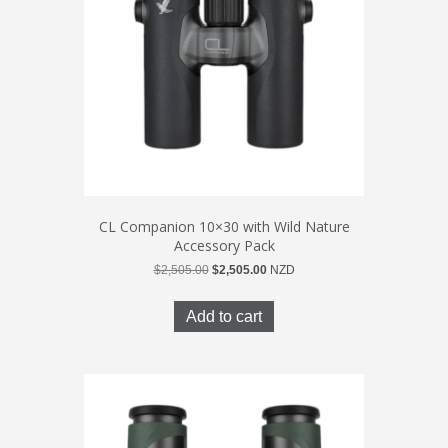
CL Companion 10×30 with Wild Nature
Accessory Pack
Original
Current
$
2,505.00
$
2,505.00
NZD
price
price
was:
is:
Add to cart
$2,505.00.
$2,505.00.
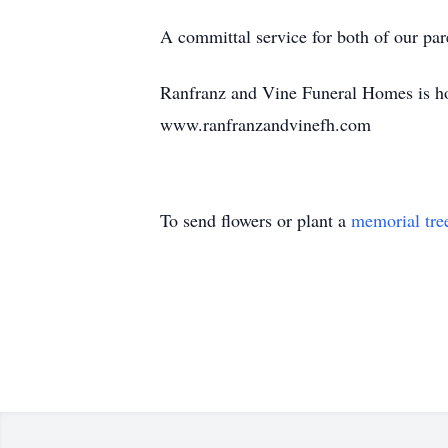
A committal service for both of our par
Ranfranz and Vine Funeral Homes is hon
www.ranfranzandvinefh.com
To send flowers or plant a
memorial tre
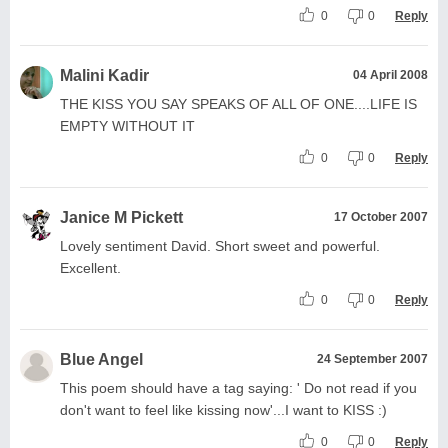
0
0
Reply
Malini Kadir
04 April 2008
THE KISS YOU SAY SPEAKS OF ALL OF ONE....LIFE IS
EMPTY WITHOUT IT
0
0
Reply
Janice M Pickett
17 October 2007
Lovely sentiment David. Short sweet and powerful.
Excellent.
0
0
Reply
Blue Angel
24 September 2007
This poem should have a tag saying: ' Do not read if you
don't want to feel like kissing now'...I want to KISS :)
0
0
Reply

★ ★ ★

▸ EXERCISE DIRECTIONS: The line with "Lovely sentiment David." ends the range, and the first line of the data begins it; repeat exactly those lines and nothing more, omitting pictures.

▸ OUTPUT:
CL Companion 10×30 with Wild Nature
Accessory Pack
Original
Current
$
2,505.00
$
2,505.00
NZD
price
price
was:
is:
Add to cart
$2,505.00.
$2,505.00.
A committal service for both of our par
Ranfranz and Vine Funeral Homes is hon
www.ranfranzandvinefh.com
To send flowers or plant a
memorial tre
0
0
Reply
Malini Kadir
04 April 2008
THE KISS YOU SAY SPEAKS OF ALL OF ONE....LIFE IS
EMPTY WITHOUT IT
0
0
Reply
Janice M Pickett
17 October 2007
Lovely sentiment David. Short sweet and powerful.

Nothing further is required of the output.